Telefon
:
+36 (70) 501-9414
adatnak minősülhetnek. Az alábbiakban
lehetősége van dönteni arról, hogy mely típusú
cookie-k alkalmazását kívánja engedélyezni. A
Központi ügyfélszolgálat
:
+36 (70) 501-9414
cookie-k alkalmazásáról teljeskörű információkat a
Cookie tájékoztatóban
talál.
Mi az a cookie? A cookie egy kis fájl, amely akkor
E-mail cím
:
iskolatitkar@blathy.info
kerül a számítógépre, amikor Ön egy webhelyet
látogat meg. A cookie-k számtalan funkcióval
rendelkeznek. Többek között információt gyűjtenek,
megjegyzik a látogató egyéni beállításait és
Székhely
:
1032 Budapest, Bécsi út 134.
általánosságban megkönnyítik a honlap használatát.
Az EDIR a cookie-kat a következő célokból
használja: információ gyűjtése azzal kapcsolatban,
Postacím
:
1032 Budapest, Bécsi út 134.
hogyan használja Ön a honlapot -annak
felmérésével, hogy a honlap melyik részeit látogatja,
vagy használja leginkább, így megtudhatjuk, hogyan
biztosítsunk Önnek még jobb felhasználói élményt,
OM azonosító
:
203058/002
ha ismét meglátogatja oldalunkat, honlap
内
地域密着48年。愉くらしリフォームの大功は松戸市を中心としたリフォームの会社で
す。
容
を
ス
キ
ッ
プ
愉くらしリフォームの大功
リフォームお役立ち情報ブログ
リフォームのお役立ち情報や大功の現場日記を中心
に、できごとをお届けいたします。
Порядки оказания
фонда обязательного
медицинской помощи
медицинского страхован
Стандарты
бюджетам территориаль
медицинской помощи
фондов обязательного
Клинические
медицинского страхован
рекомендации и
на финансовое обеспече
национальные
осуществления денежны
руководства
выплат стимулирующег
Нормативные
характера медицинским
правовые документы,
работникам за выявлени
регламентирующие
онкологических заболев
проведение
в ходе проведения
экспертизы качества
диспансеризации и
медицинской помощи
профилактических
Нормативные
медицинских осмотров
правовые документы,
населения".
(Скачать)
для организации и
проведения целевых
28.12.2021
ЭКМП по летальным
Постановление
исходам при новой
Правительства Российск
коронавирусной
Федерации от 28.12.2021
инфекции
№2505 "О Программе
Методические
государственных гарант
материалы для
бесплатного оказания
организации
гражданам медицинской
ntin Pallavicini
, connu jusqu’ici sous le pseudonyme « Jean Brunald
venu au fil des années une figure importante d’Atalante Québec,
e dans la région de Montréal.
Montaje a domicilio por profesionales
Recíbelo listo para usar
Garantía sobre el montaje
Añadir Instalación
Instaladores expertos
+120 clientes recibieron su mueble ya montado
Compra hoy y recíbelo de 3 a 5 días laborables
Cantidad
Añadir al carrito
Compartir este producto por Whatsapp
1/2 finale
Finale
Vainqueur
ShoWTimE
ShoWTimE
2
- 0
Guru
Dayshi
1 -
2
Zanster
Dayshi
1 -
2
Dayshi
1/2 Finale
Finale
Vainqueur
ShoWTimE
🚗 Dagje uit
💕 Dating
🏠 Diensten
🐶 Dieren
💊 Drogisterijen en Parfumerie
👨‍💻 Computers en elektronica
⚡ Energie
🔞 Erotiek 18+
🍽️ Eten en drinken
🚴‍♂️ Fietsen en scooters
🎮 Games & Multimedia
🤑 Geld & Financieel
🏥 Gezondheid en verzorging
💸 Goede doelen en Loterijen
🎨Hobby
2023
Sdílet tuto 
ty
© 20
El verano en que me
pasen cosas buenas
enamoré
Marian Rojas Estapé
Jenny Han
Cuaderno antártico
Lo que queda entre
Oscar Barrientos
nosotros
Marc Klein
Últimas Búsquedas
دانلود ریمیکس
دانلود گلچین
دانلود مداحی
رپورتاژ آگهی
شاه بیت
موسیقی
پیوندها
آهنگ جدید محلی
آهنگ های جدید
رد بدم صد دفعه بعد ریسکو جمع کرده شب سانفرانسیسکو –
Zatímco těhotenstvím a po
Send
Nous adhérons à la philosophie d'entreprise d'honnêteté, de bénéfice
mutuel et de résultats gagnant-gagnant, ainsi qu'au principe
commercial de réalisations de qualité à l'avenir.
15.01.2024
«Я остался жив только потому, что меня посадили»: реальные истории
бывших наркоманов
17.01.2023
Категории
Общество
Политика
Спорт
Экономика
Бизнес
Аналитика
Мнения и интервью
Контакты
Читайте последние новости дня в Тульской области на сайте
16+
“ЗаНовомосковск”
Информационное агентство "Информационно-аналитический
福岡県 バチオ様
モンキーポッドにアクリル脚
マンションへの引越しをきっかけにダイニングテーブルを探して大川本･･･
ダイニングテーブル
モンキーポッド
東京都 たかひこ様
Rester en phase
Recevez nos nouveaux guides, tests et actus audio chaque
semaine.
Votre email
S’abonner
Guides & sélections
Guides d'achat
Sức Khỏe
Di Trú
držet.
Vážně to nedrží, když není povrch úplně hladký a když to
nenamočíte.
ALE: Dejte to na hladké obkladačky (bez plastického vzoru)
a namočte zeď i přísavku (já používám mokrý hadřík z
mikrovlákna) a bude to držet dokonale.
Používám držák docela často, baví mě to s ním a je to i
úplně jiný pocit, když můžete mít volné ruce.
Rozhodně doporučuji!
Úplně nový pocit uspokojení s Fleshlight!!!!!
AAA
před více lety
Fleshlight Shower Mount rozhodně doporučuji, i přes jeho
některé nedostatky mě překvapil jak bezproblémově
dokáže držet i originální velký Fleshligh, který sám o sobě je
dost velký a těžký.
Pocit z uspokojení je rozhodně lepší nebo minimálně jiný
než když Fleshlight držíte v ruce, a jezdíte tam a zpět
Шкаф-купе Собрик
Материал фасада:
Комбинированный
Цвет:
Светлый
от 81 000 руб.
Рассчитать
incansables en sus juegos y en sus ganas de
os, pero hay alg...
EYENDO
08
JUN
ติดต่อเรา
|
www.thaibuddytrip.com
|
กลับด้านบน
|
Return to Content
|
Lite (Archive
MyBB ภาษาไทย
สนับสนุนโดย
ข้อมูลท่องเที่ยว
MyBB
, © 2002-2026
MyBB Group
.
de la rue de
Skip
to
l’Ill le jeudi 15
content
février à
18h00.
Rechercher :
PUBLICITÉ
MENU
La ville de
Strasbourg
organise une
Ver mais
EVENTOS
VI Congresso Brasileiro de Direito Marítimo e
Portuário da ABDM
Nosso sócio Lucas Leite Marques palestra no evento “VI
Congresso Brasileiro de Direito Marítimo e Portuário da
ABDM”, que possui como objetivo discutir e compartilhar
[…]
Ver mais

•••••

Output the records above exactly as written.

Telefon
:
+36 (70) 501-9414
adatnak minősülhetnek. Az alábbiakban
lehetősége van dönteni arról, hogy mely típusú
cookie-k alkalmazását kívánja engedélyezni. A
Központi ügyfélszolgálat
:
+36 (70) 501-9414
cookie-k alkalmazásáról teljeskörű információkat a
Cookie tájékoztatóban
talál.
Mi az a cookie? A cookie egy kis fájl, amely akkor
E-mail cím
:
iskolatitkar@blathy.info
kerül a számítógépre, amikor Ön egy webhelyet
látogat meg. A cookie-k számtalan funkcióval
rendelkeznek. Többek között információt gyűjtenek,
megjegyzik a látogató egyéni beállításait és
Székhely
:
1032 Budapest, Bécsi út 134.
általánosságban megkönnyítik a honlap használatát.
Az EDIR a cookie-kat a következő célokból
használja: információ gyűjtése azzal kapcsolatban,
Postacím
:
1032 Budapest, Bécsi út 134.
hogyan használja Ön a honlapot -annak
felmérésével, hogy a honlap melyik részeit látogatja,
vagy használja leginkább, így megtudhatjuk, hogyan
biztosítsunk Önnek még jobb felhasználói élményt,
OM azonosító
:
203058/002
ha ismét meglátogatja oldalunkat, honlap
内
地域密着48年。愉くらしリフォームの大功は松戸市を中心としたリフォームの会社で
す。
容
を
ス
キ
ッ
プ
愉くらしリフォームの大功
リフォームお役立ち情報ブログ
リフォームのお役立ち情報や大功の現場日記を中心
に、できごとをお届けいたします。
Порядки оказания
фонда обязательного
медицинской помощи
медицинского страхован
Стандарты
бюджетам территориаль
медицинской помощи
фондов обязательного
Клинические
медицинского страхован
рекомендации и
на финансовое обеспече
национальные
осуществления денежны
руководства
выплат стимулирующег
Нормативные
характера медицинским
правовые документы,
работникам за выявлени
регламентирующие
онкологических заболев
проведение
в ходе проведения
экспертизы качества
диспансеризации и
медицинской помощи
профилактических
Нормативные
медицинских осмотров
правовые документы,
населения".
(Скачать)
для организации и
проведения целевых
28.12.2021
ЭКМП по летальным
Постановление
исходам при новой
Правительства Российск
коронавирусной
Федерации от 28.12.2021
инфекции
№2505 "О Программе
Методические
государственных гарант
материалы для
бесплатного оказания
организации
гражданам медицинской
ntin Pallavicini
, connu jusqu’ici sous le pseudonyme « Jean Brunald
venu au fil des années une figure importante d’Atalante Québec,
e dans la région de Montréal.
Montaje a domicilio por profesionales
Recíbelo listo para usar
Garantía sobre el montaje
Añadir Instalación
Instaladores expertos
+120 clientes recibieron su mueble ya montado
Compra hoy y recíbelo de 3 a 5 días laborables
Cantidad
Añadir al carrito
Compartir este producto por Whatsapp
1/2 finale
Finale
Vainqueur
ShoWTimE
ShoWTimE
2
- 0
Guru
Dayshi
1 -
2
Zanster
Dayshi
1 -
2
Dayshi
1/2 Finale
Finale
Vainqueur
ShoWTimE
🚗 Dagje uit
💕 Dating
🏠 Diensten
🐶 Dieren
💊 Drogisterijen en Parfumerie
👨‍💻 Computers en elektronica
⚡ Energie
🔞 Erotiek 18+
🍽️ Eten en drinken
🚴‍♂️ Fietsen en scooters
🎮 Games & Multimedia
🤑 Geld & Financieel
🏥 Gezondheid en verzorging
💸 Goede doelen en Loterijen
🎨Hobby
2023
Sdílet tuto 
ty
© 20
El verano en que me
pasen cosas buenas
enamoré
Marian Rojas Estapé
Jenny Han
Cuaderno antártico
Lo que queda entre
Oscar Barrientos
nosotros
Marc Klein
Últimas Búsquedas
دانلود ریمیکس
دانلود گلچین
دانلود مداحی
رپورتاژ آگهی
شاه بیت
موسیقی
پیوندها
آهنگ جدید محلی
آهنگ های جدید
رد بدم صد دفعه بعد ریسکو جمع کرده شب سانفرانسیسکو –
Zatímco těhotenstvím a po
Send
Nous adhérons à la philosophie d'entreprise d'honnêteté, de bénéfice
mutuel et de résultats gagnant-gagnant, ainsi qu'au principe
commercial de réalisations de qualité à l'avenir.
15.01.2024
«Я остался жив только потому, что меня посадили»: реальные истории
бывших наркоманов
17.01.2023
Категории
Общество
Политика
Спорт
Экономика
Бизнес
Аналитика
Мнения и интервью
Контакты
Читайте последние новости дня в Тульской области на сайте
16+
“ЗаНовомосковск”
Информационное агентство "Информационно-аналитический
福岡県 バチオ様
モンキーポッドにアクリル脚
マンションへの引越しをきっかけにダイニングテーブルを探して大川本･･･
ダイニングテーブル
モンキーポッド
東京都 たかひこ様
Rester en phase
Recevez nos nouveaux guides, tests et actus audio chaque
semaine.
Votre email
S’abonner
Guides & sélections
Guides d'achat
Sức Khỏe
Di Trú
držet.
Vážně to nedrží, když není povrch úplně hladký a když to
nenamočíte.
ALE: Dejte to na hladké obkladačky (bez plastického vzoru)
a namočte zeď i přísavku (já používám mokrý hadřík z
mikrovlákna) a bude to držet dokonale.
Používám držák docela často, baví mě to s ním a je to i
úplně jiný pocit, když můžete mít volné ruce.
Rozhodně doporučuji!
Úplně nový pocit uspokojení s Fleshlight!!!!!
AAA
před více lety
Fleshlight Shower Mount rozhodně doporučuji, i přes jeho
některé nedostatky mě překvapil jak bezproblémově
dokáže držet i originální velký Fleshligh, který sám o sobě je
dost velký a těžký.
Pocit z uspokojení je rozhodně lepší nebo minimálně jiný
než když Fleshlight držíte v ruce, a jezdíte tam a zpět
Шкаф-купе Собрик
Материал фасада:
Комбинированный
Цвет:
Светлый
от 81 000 руб.
Рассчитать
incansables en sus juegos y en sus ganas de
os, pero hay alg...
EYENDO
08
JUN
ติดต่อเรา
|
www.thaibuddytrip.com
|
กลับด้านบน
|
Return to Content
|
Lite (Archive
MyBB ภาษาไทย
สนับสนุนโดย
ข้อมูลท่องเที่ยว
MyBB
, © 2002-2026
MyBB Group
.
de la rue de
Skip
to
l’Ill le jeudi 15
content
février à
18h00.
Rechercher :
PUBLICITÉ
MENU
La ville de
Strasbourg
organise une
Ver mais
EVENTOS
VI Congresso Brasileiro de Direito Marítimo e
Portuário da ABDM
Nosso sócio Lucas Leite Marques palestra no evento “VI
Congresso Brasileiro de Direito Marítimo e Portuário da
ABDM”, que possui como objetivo discutir e compartilhar
[…]
Ver mais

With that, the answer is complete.